April 2020 officially marks the 19th anniversary of national Sexual Assault Awareness Month (SAAM). The Sexual Assault Awareness Month Virtual Exhibition is an online gallery show intended to raise awareness about themes such as sex and gender-based violence, relationship abuse, bystander intervention, and recovery.
This exhibition may contain work that is triggering to some individuals. We encourage you to seek support from campus, local and national services. For information about the University's response to sexual misconduct, including resources, accommodations, reporting options, national and local support organizations, and more, visit uarts.edu/titleix.
The making of this piece was a therapeutic process in which I processed trauma. I often work with body casts from my own body. Handling a delicate plaster version of myself allows me to rewrite my personal narrative and feel empowered. Although some have perceived this piece as being about pleasure or desire, my perception of this work is that it depicts an anxious fear or even a stressful fever dream in which various stranger's fingers crawl towards my most private orifice and treat me as a landscape to be conquered.
This piece started with no plan and a goal of improving the way I abstract imagery. I started with random lines and shapes and then pulled an image from what my mind saw in those random marks. However, as I pulled out the image, I realized just how much the imagery and the paint application was rather violent. Since I let myself pursue whatever my mind saw at that moment, I was able to actually release a lot of pent up energy and feelings from a time in my life when I was going through a lot of not-so-great things. This piece has become representative of my feelings about that moment in time. It has become about control, or really it is about regaining it. This piece is both a breakthrough in my practice and in my grip on my connection to my own emotions and experiences. This is the first piece in what I plan to be a series of working in this process-based fashion.
Created digitally in photoshop, using a Wacom Intuos 5 tablet. Visualization of how the desecration of flesh distorts body and soul. A body violated becomes a cage, and wounds left by violent hands rob an individual of security.
Untitled
By: Marisa Faller
*Dedicated to those associated with assault in a relationship*
You bury me in moments
Then cover me in my own fragility
I am strong
I am strong
Your fingers are poorly sewn into my shoulders
And I witness my blood on your brow
But I do not cry out
‘Do you think you would still love me with a noose around my neck?’
You bite my tongue
And grip my arms with your razor sharp conceit
‘Aren’t I the one who put it there?’
I do not cry out
**
I raise my eyes to the heavens
Where God has anchored my soul
I am from elsewhere
That I am sure
I have the body of others
But sometimes it seems that I speak a language nobody knows
I am on a constant search for someone or something to comprehend
Me
Or can at least translate
So that I can be a part of the world They put me in
Why did You anchor my body to this ground?
When I find my peace,
Will You return me
To Your so-called “promised land”
**
It’s a game
You know
You can fuck me with your lies
And rip at my femininity with your so-called “righteousness”
But my soul is from elsewhere
That I am sure
And you can’t
Molest
or
Distort
My dreams
Digital and physical collage
A work about male sexual assault victims in the time of technology.
Arcylic. This piece is based on an issue I'm extremely passionate about and appears in many of my artworks, human trafficking.
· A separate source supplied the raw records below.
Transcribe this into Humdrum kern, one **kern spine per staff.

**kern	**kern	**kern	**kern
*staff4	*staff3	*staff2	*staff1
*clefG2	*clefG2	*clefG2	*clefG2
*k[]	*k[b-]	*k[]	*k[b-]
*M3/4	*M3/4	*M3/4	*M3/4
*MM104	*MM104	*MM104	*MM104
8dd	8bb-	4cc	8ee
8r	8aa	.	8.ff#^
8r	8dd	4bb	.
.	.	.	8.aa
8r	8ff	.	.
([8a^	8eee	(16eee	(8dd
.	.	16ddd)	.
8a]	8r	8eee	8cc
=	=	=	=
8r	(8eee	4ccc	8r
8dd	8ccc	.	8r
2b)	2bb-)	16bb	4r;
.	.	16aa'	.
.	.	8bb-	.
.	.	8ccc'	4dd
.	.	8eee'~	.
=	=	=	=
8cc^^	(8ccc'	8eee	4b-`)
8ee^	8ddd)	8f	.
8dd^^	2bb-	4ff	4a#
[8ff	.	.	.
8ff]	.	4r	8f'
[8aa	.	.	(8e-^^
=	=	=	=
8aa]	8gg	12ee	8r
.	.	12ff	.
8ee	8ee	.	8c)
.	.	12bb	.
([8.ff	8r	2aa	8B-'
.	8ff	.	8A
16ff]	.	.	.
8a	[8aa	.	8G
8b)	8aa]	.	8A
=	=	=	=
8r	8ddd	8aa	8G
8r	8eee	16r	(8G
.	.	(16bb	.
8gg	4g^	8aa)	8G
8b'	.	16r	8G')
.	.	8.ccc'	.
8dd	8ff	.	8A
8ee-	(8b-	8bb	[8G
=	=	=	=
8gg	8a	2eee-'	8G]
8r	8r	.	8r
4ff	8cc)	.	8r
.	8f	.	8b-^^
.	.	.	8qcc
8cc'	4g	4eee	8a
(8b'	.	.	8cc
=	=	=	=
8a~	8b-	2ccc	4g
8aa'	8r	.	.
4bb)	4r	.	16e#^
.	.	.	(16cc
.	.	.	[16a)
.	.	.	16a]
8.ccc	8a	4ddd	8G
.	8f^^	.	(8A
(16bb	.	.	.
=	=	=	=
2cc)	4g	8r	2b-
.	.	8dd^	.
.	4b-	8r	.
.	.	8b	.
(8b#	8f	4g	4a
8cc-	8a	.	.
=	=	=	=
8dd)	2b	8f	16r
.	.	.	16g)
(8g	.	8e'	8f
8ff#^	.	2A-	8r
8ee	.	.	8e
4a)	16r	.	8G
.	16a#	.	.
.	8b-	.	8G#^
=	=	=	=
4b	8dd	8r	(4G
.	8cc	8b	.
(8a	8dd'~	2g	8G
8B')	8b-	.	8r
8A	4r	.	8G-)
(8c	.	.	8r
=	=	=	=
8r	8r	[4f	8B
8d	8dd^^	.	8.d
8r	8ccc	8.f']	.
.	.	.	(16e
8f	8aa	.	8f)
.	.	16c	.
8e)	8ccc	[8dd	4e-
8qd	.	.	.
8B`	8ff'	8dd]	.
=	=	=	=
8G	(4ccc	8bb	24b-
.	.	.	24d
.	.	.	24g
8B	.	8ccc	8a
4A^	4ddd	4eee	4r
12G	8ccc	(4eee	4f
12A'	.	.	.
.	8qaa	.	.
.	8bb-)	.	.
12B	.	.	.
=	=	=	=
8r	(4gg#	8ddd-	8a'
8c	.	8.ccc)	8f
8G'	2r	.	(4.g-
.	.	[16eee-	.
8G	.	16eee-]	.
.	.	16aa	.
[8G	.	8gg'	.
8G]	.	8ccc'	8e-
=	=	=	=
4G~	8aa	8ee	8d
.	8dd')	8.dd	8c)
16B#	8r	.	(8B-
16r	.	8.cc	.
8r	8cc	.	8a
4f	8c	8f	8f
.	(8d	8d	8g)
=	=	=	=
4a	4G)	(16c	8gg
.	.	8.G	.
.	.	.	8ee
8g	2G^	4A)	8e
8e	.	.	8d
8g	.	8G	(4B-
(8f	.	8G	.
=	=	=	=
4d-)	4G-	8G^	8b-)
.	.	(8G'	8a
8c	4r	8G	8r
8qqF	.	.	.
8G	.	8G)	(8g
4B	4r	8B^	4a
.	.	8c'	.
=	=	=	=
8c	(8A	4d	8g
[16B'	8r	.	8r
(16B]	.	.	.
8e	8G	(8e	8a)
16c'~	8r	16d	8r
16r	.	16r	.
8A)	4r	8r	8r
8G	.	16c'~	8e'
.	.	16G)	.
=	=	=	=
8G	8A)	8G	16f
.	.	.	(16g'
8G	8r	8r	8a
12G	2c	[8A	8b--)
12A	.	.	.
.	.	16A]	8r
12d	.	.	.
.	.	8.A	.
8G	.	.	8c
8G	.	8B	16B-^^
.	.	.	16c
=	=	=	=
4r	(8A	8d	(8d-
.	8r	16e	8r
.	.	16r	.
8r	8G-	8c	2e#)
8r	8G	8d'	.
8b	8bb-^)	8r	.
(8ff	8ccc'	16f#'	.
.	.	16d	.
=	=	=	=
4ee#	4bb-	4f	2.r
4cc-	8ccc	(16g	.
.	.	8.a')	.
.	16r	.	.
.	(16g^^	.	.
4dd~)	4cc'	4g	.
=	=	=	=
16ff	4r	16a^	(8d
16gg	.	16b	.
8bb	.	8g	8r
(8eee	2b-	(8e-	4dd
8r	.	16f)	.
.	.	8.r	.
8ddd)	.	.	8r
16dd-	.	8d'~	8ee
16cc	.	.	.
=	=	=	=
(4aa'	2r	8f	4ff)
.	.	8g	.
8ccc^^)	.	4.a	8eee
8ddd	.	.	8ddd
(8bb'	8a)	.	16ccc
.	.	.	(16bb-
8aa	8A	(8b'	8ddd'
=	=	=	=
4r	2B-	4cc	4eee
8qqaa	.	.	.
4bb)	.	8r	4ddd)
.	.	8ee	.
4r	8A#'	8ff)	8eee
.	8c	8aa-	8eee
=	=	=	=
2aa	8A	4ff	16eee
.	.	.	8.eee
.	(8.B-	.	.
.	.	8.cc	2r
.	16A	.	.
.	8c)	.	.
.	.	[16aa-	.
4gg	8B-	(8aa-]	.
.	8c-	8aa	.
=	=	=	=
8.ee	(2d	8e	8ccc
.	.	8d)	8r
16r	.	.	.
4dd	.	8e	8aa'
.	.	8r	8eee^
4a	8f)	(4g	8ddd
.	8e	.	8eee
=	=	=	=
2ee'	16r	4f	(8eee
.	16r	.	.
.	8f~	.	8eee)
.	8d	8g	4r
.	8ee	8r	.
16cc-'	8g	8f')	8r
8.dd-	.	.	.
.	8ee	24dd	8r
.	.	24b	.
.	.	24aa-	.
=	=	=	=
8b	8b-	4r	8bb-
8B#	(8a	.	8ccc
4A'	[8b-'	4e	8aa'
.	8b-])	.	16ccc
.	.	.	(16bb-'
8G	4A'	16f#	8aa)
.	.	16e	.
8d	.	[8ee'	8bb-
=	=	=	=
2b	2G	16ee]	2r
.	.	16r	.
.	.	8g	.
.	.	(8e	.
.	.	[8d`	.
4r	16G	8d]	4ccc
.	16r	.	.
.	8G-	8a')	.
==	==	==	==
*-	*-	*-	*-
A globalized industry of selling literal human beings. Human trafficking is an issue that is very closely tied to sexual assault. This piece is meant to evoke an extreme response from the viewer and forces you to confront the pain and suffering survivors of the industry have endured. This piece was done in black and white acrylic paint and took me approximately four months to complete.
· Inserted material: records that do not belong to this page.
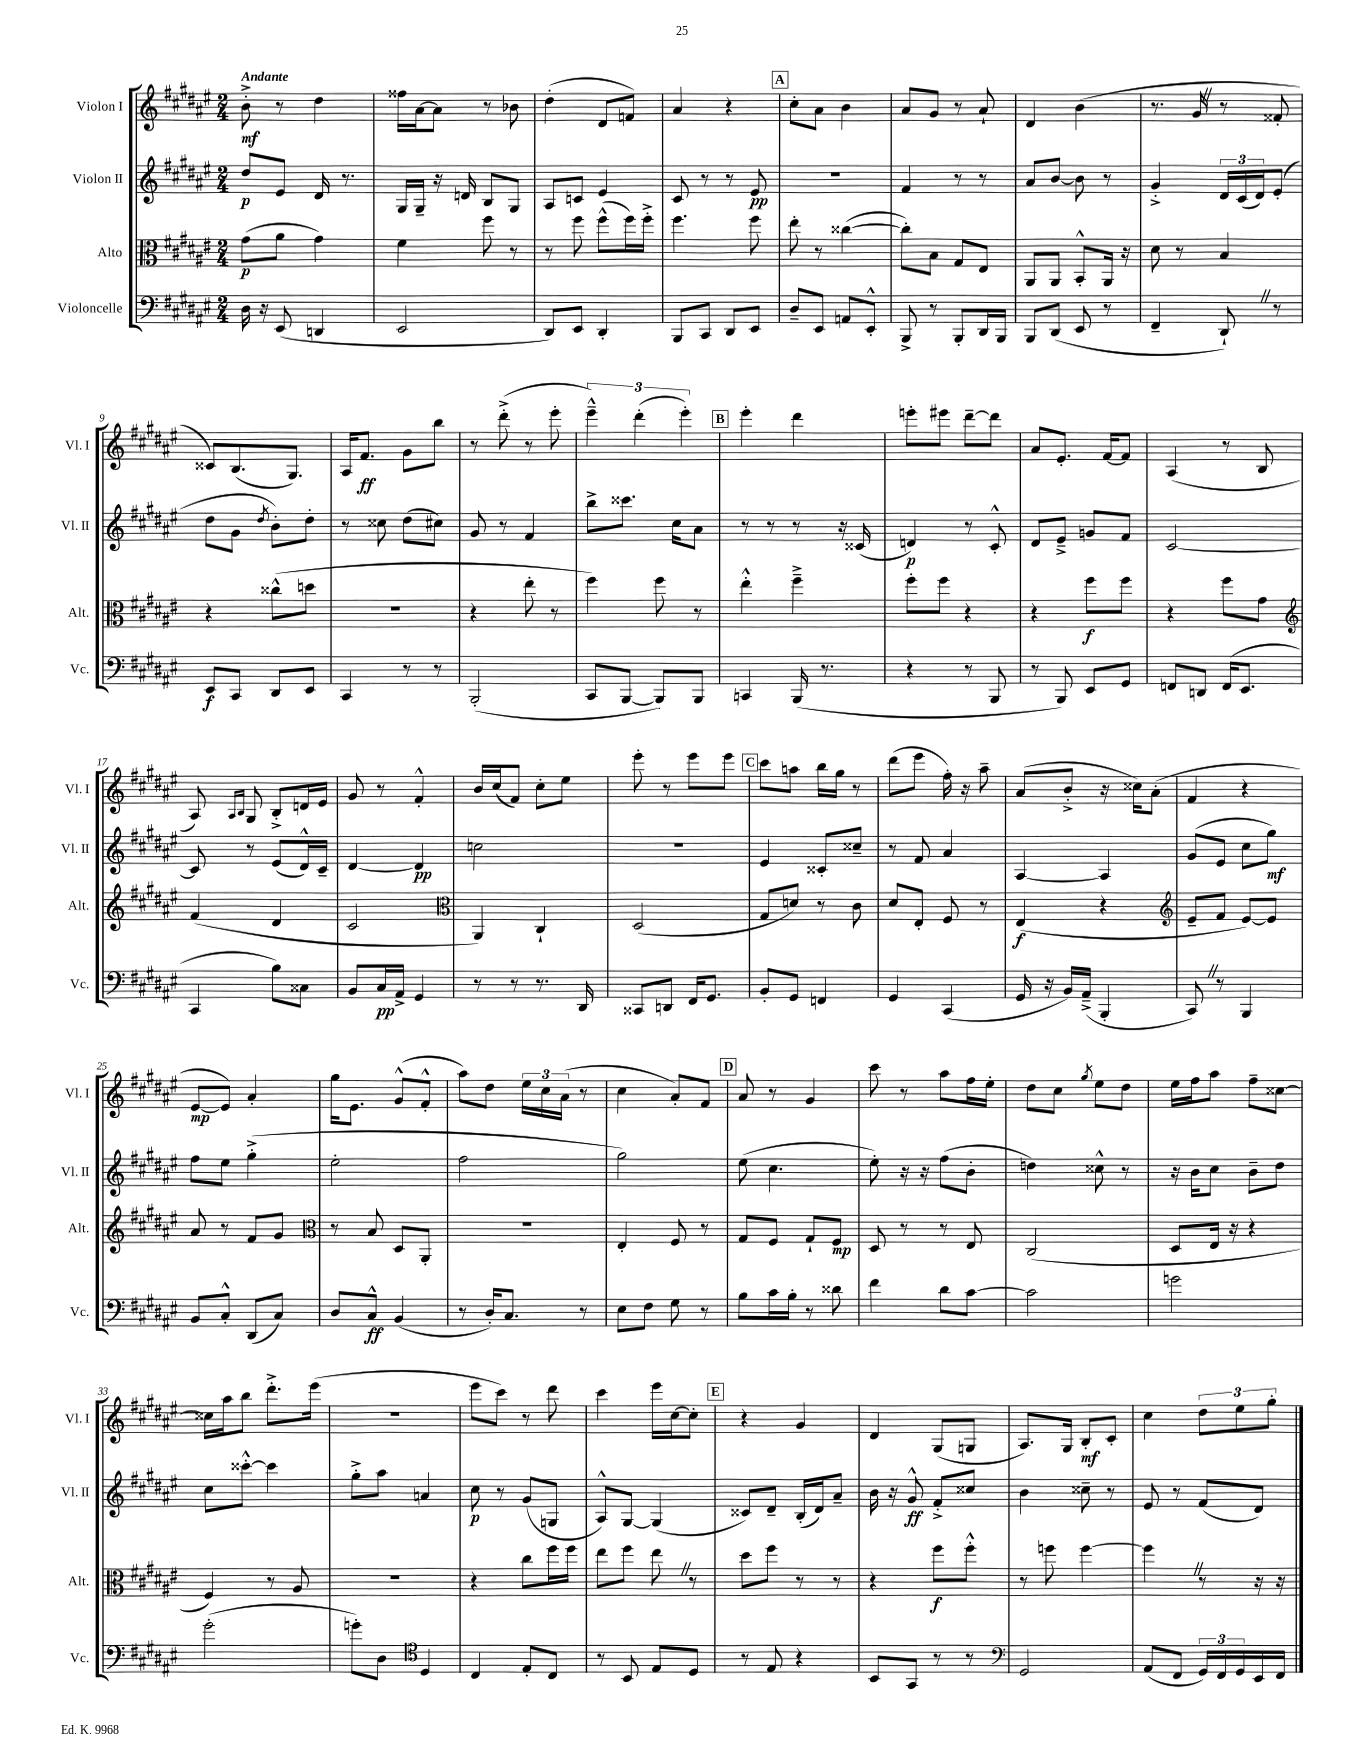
<<
\new StaffGroup <<
\new Staff = "s0" \with { instrumentName = "Violon I" shortInstrumentName = "Vl. I" } {
    \clef treble \key fis \major \numericTimeSignature \time 2/4 \tempo "Andante"
    b'8-.->\mf r8 dis''4 |
    fisis''16 ais'16~ ais'8 r8 bes'8 |
    dis''4-.( dis'8 f'8) |
    ais'4 r4 |
    \mark \markup { \box "A" } cis''8-. ais'8 b'4 |
    ais'8 gis'8 r8 ais'8-! |
    dis'4 b'4( |
    r8. gis'16 \once \override BreathingSign.text = \markup { \musicglyph "scripts.caesura.straight" } \breathe r8 fisis'8-. |
    cisis'8) b8.( gis8.) |
    ais16 fis'8.\ff gis'8 b''8 |
    r8 dis'''8-.->( r8 eis'''8-. |
    \tuplet 3/2 { eis'''4---^) dis'''4-.( eis'''4-.) } |
    \mark \markup { \box "B" } eis'''4-. dis'''4 |
    e'''8-. eis'''8 dis'''8~-- dis'''8 |
    ais'8 eis'8.-. fis'16~ fis'8 |
    ais4( r8 b8 |
    ais8) \grace { ais16 b16 } gis8 b8-.-> d'16 eis'16 |
    gis'8 r8 fis'4-.-^ |
    b'16 cis''16( fis'8) cis''8-. eis''8 |
    eis'''8-. r8 eis'''8 eis'''8 |
    \mark \markup { \box "C" } cis'''8 a''8 b''16 gis''16 r8 |
    dis'''8( eis'''8 fis''16-.) r16 ais''8-- |
    ais'8( b'8-.-> r16 cisis''16) ais'8-.( |
    fis'4 r4 |
    eis'8~\mp eis'8) ais'4-. |
    gis''16 eis'8. gis'8-^( fis'8-.-^ |
    ais''8) dis''8 \tuplet 3/2 { eis''16 cis''16 ais'16( } r8 |
    cis''4 ais'8-.) fis'8 |
    \mark \markup { \box "D" } ais'8 r8 gis'4 |
    cis'''8 r8 ais''8 fis''16 eis''16-. |
    dis''8 cis''8 \acciaccatura { gis''8 } eis''8 dis''8 |
    eis''16 fis''16 ais''8 fis''8-- cisis''8~ |
    cisis''16 ais''16 b''8 dis'''8.-.-> eis'''16( |
    R2 |
    eis'''8 cis'''8) r8 dis'''8 |
    cis'''4 eis'''16 cis''16~ cis''8-. |
    \mark \markup { \box "E" } r4 gis'4 |
    dis'4 gis8( g8 |
    ais8.) gis16 b8-.\mf cis'8-. |
    cis''4 \tuplet 3/2 { dis''8 eis''8 gis''8-. } \bar "|." |
}
\new Staff = "s1" \with { instrumentName = "Violon II" shortInstrumentName = "Vl. II" } {
    \clef treble \key fis \major \numericTimeSignature \time 2/4
    dis''8\p eis'8 dis'16 r8. |
    gis16 gis16-- r16 d'16 b8 gis8 |
    ais8 c'8 eis'4 |
    cis'8 r8 r8 eis'8\pp |
    \mark \markup { \box "A" } r2 |
    fis'4 r8 r8 |
    ais'8 b'8~ b'8 r8 |
    gis'4-.-> \tuplet 3/2 { dis'16 cis'16( dis'16) } eis'8-.( |
    dis''8 gis'8 \acciaccatura { dis''8 } b'8-.) dis''8-. |
    r8 cisis''8 dis''8( cis''8) |
    gis'8 r8 fis'4 |
    b''8-> cisis'''8. cis''16 ais'8 |
    \mark \markup { \box "B" } r8 r8 r8 r16 cisis'16( |
    d'4\p) r8 cis'8-.-^ |
    dis'8 eis'8---> g'8 fis'8 |
    cis'2~ |
    cis'8 r8 eis'8( dis'16-^) cis'16-- |
    dis'4~ dis'4\pp |
    c''2 |
    R2 |
    \mark \markup { \box "C" } eis'4 cisis'8-. cisis''8-- |
    r8 fis'8 ais'4 |
    ais4~ ais4 |
    gis'8( eis'8 cis''8 gis''8\mf) |
    fis''8 eis''8 gis''4-.->( |
    eis''2-. |
    fis''2 |
    gis''2) |
    \mark \markup { \box "D" } eis''8( cis''4. |
    eis''8-.) r16 r16 fis''8( b'8-. |
    d''4) cisis''8-^ r8 |
    r16 b'16 cis''8 b'8-- dis''8 |
    cis''8 cisis'''8~-.-^ cisis'''4 |
    gis''8-.-> ais''8 a'4 |
    cis''8\p r8 gis'8( g8 |
    ais8-^) gis8~ gis4( |
    \mark \markup { \box "E" } cisis'8) dis'8-- b16-.( dis'16) ais'8-- |
    b'16 r16 gis'8-^\ff fis'8-.-> cisis''8 |
    b'4 cisis''8-- r8 |
    eis'8 r8 fis'8( dis'8) \bar "|." |
}
\new Staff = "s2" \with { instrumentName = "Alto" shortInstrumentName = "Alt." } {
    \clef alto \key fis \major \numericTimeSignature \time 2/4
    gis'8\p( ais'8 gis'4) |
    fis'4 fis''8 r8 |
    r8 fis''8 fis''8-^( fis''16) fis''16-.-> |
    fis''4. fis''8 |
    \mark \markup { \box "A" } eis''8-. r8 cisis''4~( |
    cisis''8-.) b8 gis8 eis8 |
    ais,8 ais,8 b,8-.-^ ais,16 r16 |
    dis'8 r8 b4 |
    r4 cisis''8-^( d''8 |
    r2 |
    r4 eis''8-. r8 |
    fis''4) fis''8 r8 |
    \mark \markup { \box "B" } eis''4-.-^ fis''4---> |
    fis''8-. fis''8 r4 |
    r4 fis''8\f fis''8 |
    r4 fis''8 gis'8 |
    \clef treble fis'4( dis'4 |
    cis'2 |
    \clef alto ais,4) cis4-! |
    dis2( |
    \mark \markup { \box "C" } gis8 d'8) r8 cis'8 |
    dis'8 eis8-. fis8 r8 |
    eis4\f( r4 |
    \clef treble eis'8-- fis'8 eis'8~) eis'8 |
    ais'8 r8 fis'8 gis'8 |
    \clef alto r8 b8 dis8 ais,8-. |
    r2 |
    eis4-. fis8 r8 |
    \mark \markup { \box "D" } gis8 fis8 gis8-! fis8\mp |
    dis8 r8 r8 eis8 |
    cis2( |
    dis8 eis16 r16 r4 |
    fis4) r8 ais8 |
    R2 |
    r4 cis''8 fis''16 fis''16 |
    eis''8 fis''8 eis''8 \once \override BreathingSign.text = \markup { \musicglyph "scripts.caesura.straight" } \breathe r8 |
    \mark \markup { \box "E" } dis''8 fis''8 r8 r8 |
    r4 fis''8\f fis''8-.-^ |
    r8 f''8 f''4~ |
    f''4 \once \override BreathingSign.text = \markup { \musicglyph "scripts.caesura.straight" } \breathe r8 r16 r16 \bar "|." |
}
\new Staff = "s3" \with { instrumentName = "Violoncelle" shortInstrumentName = "Vc." } {
    \clef bass \key fis \major \numericTimeSignature \time 2/4
    dis16 r16 eis,8( d,4 |
    eis,2 |
    dis,8) eis,8 dis,4-. |
    b,,8 cis,8 dis,8 eis,8 |
    \mark \markup { \box "A" } dis8-- eis,8 a,8 eis,8-.-^ |
    b,,8-> r8 b,,8-. dis,16 b,,16 |
    b,,8 dis,8( eis,8 r8 |
    fis,4-- dis,8-!) \once \override BreathingSign.text = \markup { \musicglyph "scripts.caesura.straight" } \breathe r8 |
    eis,8\f cis,8 dis,8 eis,8 |
    cis,4 r8 r8 |
    b,,2-.( |
    cis,8 b,,8~ b,,8) b,,8 |
    \mark \markup { \box "B" } c,4 b,,16( r8. |
    r4 r8 b,,8 |
    r8 b,,8) eis,8 gis,8 |
    f,8 d,8 f,16( eis,8. |
    cis,4 b8) cisis8 |
    b,8 cis16\pp ais,16-> gis,4 |
    r8 r8 r8. dis,16 |
    cisis,8 d,8 fis,16 gis,8. |
    \mark \markup { \box "C" } b,8-. gis,8 f,4 |
    gis,4 cis,4( |
    gis,16 r16 b,16) ais,16--->( b,,4-. |
    cis,8) \once \override BreathingSign.text = \markup { \musicglyph "scripts.caesura.straight" } \breathe r8 b,,4 |
    b,8 cis8-.-^ dis,8( cis8) |
    dis8 cis8-^\ff b,4( |
    r8 dis16-.) cis8. r8 |
    eis8 fis8 gis8 r8 |
    \mark \markup { \box "D" } b8 cis'16 b16-. r8 disis'8 |
    fis'4 dis'8 cis'8~ |
    cis'2 |
    g'2 |
    gis'2-.( |
    g'8-.) dis8 \clef tenor dis4 |
    cis4 eis8-. cis8 |
    r8 b,8 eis8 dis8 |
    \mark \markup { \box "E" } r8 eis8 r4 |
    b,8 gis,8 r8 r8 |
    \clef bass gis,2 |
    ais,8( fis,8 \tuplet 3/2 { gis,16) fis,16 gis,16 } eis,16 fis,16 \bar "|." |
}
>>
>>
Hasselblad camera, black and white medium format film, digital scanner
This image was taken as part of my current thesis project. In this project I am exploring relationships and how my identity has changed as I grow. This specific image is meant to show the distance that I put between the people in my life to appease my family, more specifically that distance between my partner and I at times. As it becomes harder to share my identity with my family, I have to distance myself for not only them, but also the parts of my life, such as my romantic relationship, I keep from them.